Однажды с Рукодельницей беда приключилась: пошла она на колодезь за водой, опустила ведро на верёвке, а веревка-то и оборвись, упало ведро в колодезь. Как тут быть? Расплакалась бедная Рукодельница да и пошла к нянюшке рассказывать про свою беду и несчастье, а нянюшка Прасковья была такая строгая и сердитая, говорит:

— Сама беду сделала, сама и поправляй. Сама ведёрко утопила, сама и доставай.

Нечего делать было; пошла бедная Рукодельница опять к колодцу, ухватилась за верёвку и спустилась по ней к самому дну.

Только тут с ней чудо случилось. Едва спустилась — смотрит: перед ней печка, а в печке сидит пирожок, такой румяный, поджаристый; сидит, поглядывает да приговаривает:

— Я совсем готов, подрумянился, сахаром да изюмом обжарился; кто меня из печки возьмёт, тот со мной и пойдёт.

Рукодельница достает из печки пирожок

Рукодельница, нимало не мешкая, схватила лопатку, вынула пирожок и положила его за пазуху.

Идет она дальше. Перед нею сад, а в саду стоит дерево, а на дереве золотые яблочки; яблочки листьями шевелят и промеж себя говорят:

— Мы, яблочки, наливные, созрелые, корнем дерева питалися, студёной водой обмывалися; кто нас с дерева стрясёт, тот нас себе и возьмёт.

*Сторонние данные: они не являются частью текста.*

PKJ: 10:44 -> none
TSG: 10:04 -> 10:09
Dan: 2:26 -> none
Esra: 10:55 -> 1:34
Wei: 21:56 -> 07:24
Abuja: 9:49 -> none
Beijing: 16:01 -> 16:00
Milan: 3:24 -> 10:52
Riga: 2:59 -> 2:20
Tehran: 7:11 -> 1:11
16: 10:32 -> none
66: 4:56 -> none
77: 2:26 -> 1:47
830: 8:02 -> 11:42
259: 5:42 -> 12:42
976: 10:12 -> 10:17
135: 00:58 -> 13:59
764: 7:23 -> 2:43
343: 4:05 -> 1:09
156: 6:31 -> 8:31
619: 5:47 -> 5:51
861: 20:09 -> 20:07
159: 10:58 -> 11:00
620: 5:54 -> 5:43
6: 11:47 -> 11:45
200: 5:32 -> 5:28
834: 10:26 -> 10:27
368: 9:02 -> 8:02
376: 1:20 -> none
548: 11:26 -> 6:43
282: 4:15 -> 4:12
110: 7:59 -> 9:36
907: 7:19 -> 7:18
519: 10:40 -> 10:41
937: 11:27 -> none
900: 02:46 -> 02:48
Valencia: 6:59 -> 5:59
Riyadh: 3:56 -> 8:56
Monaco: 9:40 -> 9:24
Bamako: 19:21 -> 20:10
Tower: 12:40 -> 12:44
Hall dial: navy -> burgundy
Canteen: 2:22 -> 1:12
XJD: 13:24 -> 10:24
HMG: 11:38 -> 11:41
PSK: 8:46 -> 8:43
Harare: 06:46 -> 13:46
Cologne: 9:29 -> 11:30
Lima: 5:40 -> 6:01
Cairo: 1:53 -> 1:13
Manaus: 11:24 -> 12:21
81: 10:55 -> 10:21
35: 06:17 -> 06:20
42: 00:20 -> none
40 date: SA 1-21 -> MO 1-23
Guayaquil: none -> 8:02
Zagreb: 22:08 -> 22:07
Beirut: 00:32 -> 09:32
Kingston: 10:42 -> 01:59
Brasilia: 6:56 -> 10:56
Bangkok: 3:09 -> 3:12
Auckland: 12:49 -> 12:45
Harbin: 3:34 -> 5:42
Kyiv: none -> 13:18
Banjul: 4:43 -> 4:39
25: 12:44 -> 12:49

Рукодельница собирает яблоки

Рукодельница подошла к дереву, потрясла его за сучок, и золотые яблочки так и посыпались к ней в передник.

Рукодельница идет дальше. Смотрит: перед ней сидит старик Мороз Иванович, седой-седой; сидит он на ледяной лавочке да снежные комочки ест; тряхнёт головой — от волос иней сыплется, духом дохнёт — валит густой пар.

— А! — сказал он, — здорово, Рукодельница; спасибо, что ты мне пирожок принесла: давным-давно уж я ничего горяченького не ел.

Тут он посадил Рукодельницу возле себя, и они вместе пирожком позавтракали, а золотыми яблочками закусили.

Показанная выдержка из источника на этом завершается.